KotaML Logo
KotaML
Notes/Model Tiers

Model Tier Framework

A structured framework for comparing LLMs based on reasoning ability, cost efficiency, and deployment control. Models are grouped into clear tiers to simplify architectural decisions and make tradeoffs easier to evaluate.

The three axes

Each tier is scored from 1–10 on three dimensions. Use these scores to align model classes with your product’s constraints.

Reasoning Depth
How well the model handles logic, nuance, multi-step inference, and correctness.

1 = shallow, 10 = frontier-level reasoning.

Cost Efficiency
Effective unit cost for production workloads; higher is cheaper at scale.

1 = extremely expensive, 10 = extremely cheap.

Deployment Control
How much control you have over hosting, tuning, privacy, and edge deployment.

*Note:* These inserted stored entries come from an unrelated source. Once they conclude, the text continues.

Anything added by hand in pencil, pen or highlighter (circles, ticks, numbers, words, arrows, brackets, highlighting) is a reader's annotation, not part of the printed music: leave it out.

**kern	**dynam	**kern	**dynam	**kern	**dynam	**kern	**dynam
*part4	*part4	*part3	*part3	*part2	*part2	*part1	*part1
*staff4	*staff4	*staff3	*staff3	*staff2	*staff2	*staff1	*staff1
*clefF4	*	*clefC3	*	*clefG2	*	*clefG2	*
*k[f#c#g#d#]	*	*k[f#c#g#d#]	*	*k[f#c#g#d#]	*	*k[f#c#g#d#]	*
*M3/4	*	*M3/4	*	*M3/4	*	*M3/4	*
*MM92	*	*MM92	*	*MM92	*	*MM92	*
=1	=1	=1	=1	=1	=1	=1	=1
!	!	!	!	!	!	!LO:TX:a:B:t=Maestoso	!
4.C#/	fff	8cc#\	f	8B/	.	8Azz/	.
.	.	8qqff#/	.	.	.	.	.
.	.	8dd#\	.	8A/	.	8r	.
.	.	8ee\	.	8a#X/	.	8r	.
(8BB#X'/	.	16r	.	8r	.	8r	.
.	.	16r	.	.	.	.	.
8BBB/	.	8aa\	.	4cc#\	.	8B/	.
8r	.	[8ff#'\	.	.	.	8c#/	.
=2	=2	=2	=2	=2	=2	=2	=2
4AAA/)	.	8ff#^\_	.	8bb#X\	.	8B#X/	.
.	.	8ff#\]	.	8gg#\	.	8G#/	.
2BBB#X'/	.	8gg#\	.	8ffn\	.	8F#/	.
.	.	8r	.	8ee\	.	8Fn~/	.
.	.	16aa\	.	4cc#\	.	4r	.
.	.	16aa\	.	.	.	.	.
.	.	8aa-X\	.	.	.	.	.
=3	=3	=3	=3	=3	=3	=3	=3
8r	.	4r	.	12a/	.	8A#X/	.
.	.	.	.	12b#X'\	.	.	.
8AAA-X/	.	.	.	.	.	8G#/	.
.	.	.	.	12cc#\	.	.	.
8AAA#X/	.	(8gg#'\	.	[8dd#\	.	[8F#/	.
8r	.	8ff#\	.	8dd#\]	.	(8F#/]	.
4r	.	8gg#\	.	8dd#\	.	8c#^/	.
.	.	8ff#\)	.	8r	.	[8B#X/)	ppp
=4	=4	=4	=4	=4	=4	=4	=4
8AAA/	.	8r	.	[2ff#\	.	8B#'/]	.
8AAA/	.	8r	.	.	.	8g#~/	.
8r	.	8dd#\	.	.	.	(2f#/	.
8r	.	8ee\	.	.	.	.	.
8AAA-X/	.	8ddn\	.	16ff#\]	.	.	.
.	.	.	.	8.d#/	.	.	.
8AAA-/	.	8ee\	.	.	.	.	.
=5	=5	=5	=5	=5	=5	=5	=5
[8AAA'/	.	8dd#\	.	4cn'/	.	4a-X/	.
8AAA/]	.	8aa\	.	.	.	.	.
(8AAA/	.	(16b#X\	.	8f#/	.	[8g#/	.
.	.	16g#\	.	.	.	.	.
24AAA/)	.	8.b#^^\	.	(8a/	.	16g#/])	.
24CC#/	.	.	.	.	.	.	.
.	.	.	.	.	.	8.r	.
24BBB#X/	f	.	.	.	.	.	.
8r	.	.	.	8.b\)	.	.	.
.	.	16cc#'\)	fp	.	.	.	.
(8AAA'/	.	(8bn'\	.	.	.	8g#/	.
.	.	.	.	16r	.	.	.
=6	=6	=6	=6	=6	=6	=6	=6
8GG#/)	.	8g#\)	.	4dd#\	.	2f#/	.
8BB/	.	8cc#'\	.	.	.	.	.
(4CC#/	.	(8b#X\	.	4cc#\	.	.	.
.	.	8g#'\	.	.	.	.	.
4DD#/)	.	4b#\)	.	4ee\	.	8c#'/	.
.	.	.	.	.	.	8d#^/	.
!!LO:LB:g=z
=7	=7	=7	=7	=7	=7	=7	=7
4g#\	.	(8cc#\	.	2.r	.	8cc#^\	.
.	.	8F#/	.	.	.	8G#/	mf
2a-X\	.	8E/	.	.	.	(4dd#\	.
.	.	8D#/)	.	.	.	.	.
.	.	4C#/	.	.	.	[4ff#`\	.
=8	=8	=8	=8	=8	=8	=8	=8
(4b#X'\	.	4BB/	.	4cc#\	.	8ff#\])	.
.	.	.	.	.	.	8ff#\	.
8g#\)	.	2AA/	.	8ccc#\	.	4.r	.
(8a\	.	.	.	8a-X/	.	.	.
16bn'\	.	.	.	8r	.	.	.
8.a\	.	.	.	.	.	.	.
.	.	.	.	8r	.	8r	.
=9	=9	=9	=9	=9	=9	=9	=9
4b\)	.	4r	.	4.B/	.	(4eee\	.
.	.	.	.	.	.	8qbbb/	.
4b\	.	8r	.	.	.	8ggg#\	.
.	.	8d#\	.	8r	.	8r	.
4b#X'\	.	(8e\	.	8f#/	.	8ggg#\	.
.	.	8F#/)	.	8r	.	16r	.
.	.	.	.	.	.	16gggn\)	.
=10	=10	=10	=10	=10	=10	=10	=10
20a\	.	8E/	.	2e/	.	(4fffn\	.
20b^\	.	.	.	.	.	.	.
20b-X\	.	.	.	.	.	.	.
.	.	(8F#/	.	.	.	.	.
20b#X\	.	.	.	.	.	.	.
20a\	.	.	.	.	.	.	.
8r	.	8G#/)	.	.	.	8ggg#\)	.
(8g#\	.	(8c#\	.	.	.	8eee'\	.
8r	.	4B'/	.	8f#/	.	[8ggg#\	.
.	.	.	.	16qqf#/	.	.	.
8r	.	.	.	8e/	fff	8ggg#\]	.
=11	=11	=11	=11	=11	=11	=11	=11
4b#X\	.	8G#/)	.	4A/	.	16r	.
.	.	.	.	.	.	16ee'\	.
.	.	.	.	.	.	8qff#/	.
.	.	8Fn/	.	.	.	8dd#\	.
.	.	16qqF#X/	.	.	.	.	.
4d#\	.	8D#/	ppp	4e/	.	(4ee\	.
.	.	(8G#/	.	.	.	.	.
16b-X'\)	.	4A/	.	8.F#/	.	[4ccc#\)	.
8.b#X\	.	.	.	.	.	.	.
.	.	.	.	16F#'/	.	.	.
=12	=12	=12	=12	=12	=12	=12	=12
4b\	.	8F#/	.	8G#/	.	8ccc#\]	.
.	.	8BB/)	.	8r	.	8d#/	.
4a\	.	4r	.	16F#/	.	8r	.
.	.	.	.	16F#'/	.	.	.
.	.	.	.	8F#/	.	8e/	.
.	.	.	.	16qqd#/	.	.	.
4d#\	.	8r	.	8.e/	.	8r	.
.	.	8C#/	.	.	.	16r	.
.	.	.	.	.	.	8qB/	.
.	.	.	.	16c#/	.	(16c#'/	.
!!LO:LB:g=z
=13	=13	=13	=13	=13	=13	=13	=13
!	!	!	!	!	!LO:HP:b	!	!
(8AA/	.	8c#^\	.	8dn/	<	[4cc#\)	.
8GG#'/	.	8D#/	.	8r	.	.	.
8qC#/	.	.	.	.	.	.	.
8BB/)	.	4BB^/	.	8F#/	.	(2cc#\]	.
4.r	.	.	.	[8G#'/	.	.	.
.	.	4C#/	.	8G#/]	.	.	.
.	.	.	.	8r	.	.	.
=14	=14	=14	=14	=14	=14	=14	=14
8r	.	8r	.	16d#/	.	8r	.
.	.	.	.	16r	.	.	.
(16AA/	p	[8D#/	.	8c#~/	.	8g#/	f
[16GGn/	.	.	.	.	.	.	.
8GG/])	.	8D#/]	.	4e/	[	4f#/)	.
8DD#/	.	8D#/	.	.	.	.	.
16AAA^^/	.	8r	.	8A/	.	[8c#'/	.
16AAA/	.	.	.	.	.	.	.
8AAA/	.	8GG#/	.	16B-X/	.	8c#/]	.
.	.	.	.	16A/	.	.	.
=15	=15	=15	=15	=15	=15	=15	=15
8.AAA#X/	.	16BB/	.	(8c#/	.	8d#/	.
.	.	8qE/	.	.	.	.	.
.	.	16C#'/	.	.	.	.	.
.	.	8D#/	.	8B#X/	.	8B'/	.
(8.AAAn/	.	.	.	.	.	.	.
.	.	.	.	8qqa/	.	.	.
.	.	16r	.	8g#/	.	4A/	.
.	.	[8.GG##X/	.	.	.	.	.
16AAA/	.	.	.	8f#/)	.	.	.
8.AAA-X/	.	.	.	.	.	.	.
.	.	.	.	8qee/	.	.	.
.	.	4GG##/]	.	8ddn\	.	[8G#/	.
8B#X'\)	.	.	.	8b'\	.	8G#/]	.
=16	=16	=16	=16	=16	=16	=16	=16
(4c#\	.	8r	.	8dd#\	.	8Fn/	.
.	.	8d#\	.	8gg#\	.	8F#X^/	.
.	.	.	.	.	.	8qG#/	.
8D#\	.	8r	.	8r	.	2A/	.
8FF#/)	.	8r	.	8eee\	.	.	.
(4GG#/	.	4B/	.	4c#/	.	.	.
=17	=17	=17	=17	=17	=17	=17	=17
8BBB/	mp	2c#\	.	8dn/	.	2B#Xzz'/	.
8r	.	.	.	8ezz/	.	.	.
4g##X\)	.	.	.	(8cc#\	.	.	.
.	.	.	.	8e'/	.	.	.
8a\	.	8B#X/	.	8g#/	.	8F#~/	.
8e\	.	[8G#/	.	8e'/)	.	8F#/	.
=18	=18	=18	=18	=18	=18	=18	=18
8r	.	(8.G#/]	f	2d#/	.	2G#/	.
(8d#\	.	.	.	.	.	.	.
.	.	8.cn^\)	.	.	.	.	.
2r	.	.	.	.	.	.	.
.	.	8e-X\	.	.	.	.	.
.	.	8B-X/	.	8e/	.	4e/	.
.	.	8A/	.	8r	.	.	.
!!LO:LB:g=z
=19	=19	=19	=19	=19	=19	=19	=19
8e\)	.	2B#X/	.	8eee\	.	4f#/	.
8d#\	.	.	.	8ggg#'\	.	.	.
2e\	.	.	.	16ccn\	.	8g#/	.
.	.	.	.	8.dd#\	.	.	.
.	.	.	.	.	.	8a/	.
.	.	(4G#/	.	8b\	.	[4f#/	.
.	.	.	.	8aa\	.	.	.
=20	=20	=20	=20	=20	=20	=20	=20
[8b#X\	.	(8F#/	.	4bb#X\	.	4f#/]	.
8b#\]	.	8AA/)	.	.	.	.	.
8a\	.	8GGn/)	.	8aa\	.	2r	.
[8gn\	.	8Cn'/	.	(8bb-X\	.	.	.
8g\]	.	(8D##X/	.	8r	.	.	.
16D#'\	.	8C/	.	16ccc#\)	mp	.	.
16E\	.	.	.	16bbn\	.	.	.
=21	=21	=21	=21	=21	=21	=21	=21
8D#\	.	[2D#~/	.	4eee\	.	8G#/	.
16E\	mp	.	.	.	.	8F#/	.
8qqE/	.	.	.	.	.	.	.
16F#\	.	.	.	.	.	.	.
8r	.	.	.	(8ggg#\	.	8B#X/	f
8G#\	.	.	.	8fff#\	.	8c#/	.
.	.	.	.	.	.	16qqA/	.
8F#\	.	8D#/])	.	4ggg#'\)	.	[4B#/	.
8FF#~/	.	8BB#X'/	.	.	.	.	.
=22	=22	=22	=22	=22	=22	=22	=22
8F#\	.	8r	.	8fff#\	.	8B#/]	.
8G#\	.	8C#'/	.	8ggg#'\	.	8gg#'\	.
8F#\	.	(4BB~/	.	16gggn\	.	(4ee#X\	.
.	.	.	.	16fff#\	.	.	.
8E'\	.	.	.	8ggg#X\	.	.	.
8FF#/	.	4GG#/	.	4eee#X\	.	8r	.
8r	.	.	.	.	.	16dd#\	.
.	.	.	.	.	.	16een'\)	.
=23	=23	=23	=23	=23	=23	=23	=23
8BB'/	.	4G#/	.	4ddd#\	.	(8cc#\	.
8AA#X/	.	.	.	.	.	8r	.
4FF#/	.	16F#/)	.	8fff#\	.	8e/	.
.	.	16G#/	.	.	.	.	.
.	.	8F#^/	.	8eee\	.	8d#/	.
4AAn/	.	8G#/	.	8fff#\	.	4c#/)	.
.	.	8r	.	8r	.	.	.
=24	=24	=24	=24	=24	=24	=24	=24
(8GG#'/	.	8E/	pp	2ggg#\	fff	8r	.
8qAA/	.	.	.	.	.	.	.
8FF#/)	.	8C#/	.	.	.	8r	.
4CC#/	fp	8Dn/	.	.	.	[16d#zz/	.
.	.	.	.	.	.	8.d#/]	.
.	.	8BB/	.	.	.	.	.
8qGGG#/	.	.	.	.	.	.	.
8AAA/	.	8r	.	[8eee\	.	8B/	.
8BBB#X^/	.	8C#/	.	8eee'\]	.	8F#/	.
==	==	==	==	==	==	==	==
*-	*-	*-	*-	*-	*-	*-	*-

1 = fully closed, 10 = fully self-hostable.

Frontier High

Reasoning
10 / 10
Cost
1 / 10
Control
2 / 10
Definition:

Peak reasoning models for high-stakes, complex tasks.

AIME Score1:

45–60%

Use Case:
  • Scientific Reasoning
  • Medical Inference
  • Legal Analysis
  • Multi-step Agentic Planning
Example Models:

GPT-5 pro, Claude Opus 4.5, Gemini 3 Pro, DeepSeek-R1

Frontier Value

Reasoning
8 / 10
Cost
3 / 10
Control
2 / 10
Definition:

Frontier models optimized for lower cost and throughput.

AIME Score1:

25–40%

Use Case:
  • Customer support bots
  • High-quality Assistants
  • Knowledge-retrieval Agents
  • Email/workflow Copilots
Example Models:

GPT-5 mini, Claude Sonnet 4.5, DeepSeek-V3, Mixtral 8x22B

Mid High

Reasoning
7 / 10
Cost
5 / 10
Control
3 / 10
Definition:

Balanced proprietary models for solid quality at mid cost.

AIME Score1:

15–25%

Use Case:
  • Extraction Tools
  • Documentation Copilots
  • Coding Helpers
  • Internal Productivity Bots
Example Models:

Gemini 2.5 Flash, Llama 4 Maverick, Qwen 2.5 72B, Kimi K2 Thinking

Mid Value

Reasoning
5 / 10
Cost
8 / 10
Control
2 / 10
Definition:

Fast proprietary models for cheap, high-volume workloads.

AIME Score1:

5–15%

Use Case:
  • High-volume Classification
  • Email Triage
  • Routing
  • Lightweight Summarization
Example Models:

Llama 3.1 8B Instruct Turbo, Llama 4 Scout, Mistral Small 3, Qwen2.5 7B Instruct Turbo

OSS High

Reasoning
7 / 10
Cost
7 / 10
Control
9 / 10
Definition:

Large open models with strong quality and full control.

AIME Score1:

10–20%

Use Case:
  • Self-hosted Research Assistants
  • Domain-tuned Tools
  • Privacy-sensitive Q&A
  • Knowledge Copilots
Example Models:

Llama 3 70B Instruct Reference, Mistral 7B Instruct, Qwen 3 30B, GLM-4.5 Air

OSS Value

Reasoning
4 / 10
Cost
10 / 10
Control
10 / 10
Definition:

Small open models for local, very low-cost inference.

AIME Score1:

0–8%

Use Case:
  • Local Chatbots
  • Embeddings and Search
  • Simple Extraction
  • On-device assistants
Example Models:

gemma-3n-E4B-it, Llama 3.2 3B Instruct Turbo, gpt-oss-20b

AIME1: 15 challenging multi-step math and logic problems used here as a proxy for reasoning depth.